■ **EXTRACTED TEXT**
((
Saturday, January 16, 2010
Cellular Accounting (Yogic Integers)
I used to work on a farm with a couple yoga teachers, and they'd stop in the row and teach us some stretches. We came up with the theory of "opposite yoga postures" with regard to bending and weeding or standing and hoeing -- basically mixing up the effort to not get all bunched up and knotted. Some tension. Some release. I went to a yoga class this morning. My first. The class was just the thing. A vacation from the self. A deep-breathing encounter with all the inconvenient truths of the body and the mind. There's some deep-tissue reckoning that needs to be made. The instructor kept reminding us to witness the body, the breath, the surge and flow of it all. (I've witnessed the body plenty, I think. It all comes back to the Fat Elvis Paradigm.)
))
■ **PROBLEMS AND TASKS**
[1] According to the blog post, where did the writer work with a couple of yoga teachers?
[2] Copy everything in the blog post from "I used to work" down to "Fat Elvis Paradigm.)".
[3] Decide whether each statement agrees with the blog post, giving yes or no and quoting the words that settle it: (a) The writer had attended several yoga classes before this one. (b) The instructor reminded the class to witness the body and the breath. (c) The writer went to the yoga class in the evening.

■ **INFORMATION PROVIDED**
((
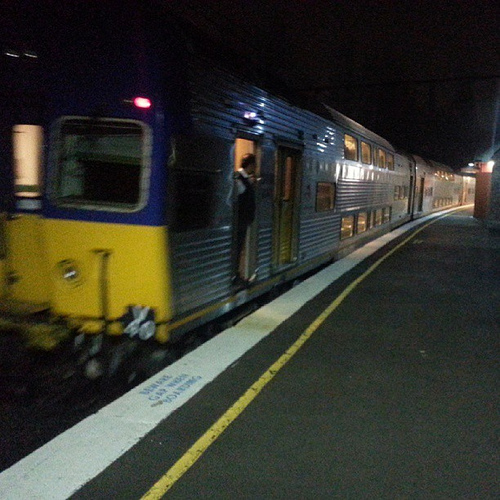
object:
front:
[0, 29, 163, 337]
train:
[0, 83, 478, 381]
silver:
[243, 117, 337, 143]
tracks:
[28, 360, 91, 418]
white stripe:
[0, 204, 478, 499]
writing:
[134, 366, 208, 414]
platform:
[0, 211, 500, 500]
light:
[129, 96, 153, 110]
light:
[482, 160, 496, 177]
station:
[471, 142, 500, 225]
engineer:
[230, 151, 259, 287]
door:
[233, 128, 256, 288]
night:
[0, 0, 497, 499]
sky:
[0, 1, 500, 168]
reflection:
[336, 163, 376, 182]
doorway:
[234, 133, 261, 289]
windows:
[341, 134, 359, 162]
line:
[138, 217, 440, 499]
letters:
[139, 319, 155, 341]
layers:
[336, 163, 396, 215]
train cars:
[0, 57, 415, 389]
))
■ **ANSWER SET**
[1] On a farm.

[2]
I used to work on a farm with a couple yoga teachers, and they'd stop in the row and teach us some stretches. We came up with the theory of "opposite yoga postures" with regard to bending and weeding or standing and hoeing -- basically mixing up the effort to not get all bunched up and knotted. Some tension. Some release. I went to a yoga class this morning. My first. The class was just the thing. A vacation from the self. A deep-breathing encounter with all the inconvenient truths of the body and the mind. There's some deep-tissue reckoning that needs to be made. The instructor kept reminding us to witness the body, the breath, the surge and flow of it all. (I've witnessed the body plenty, I think. It all comes back to the Fat Elvis Paradigm.)

[3]
(a) No: "My first."
(b) Yes: "The instructor kept reminding us to witness the body, the breath, the surge and flow of it all."
(c) No: "I went to a yoga class this morning."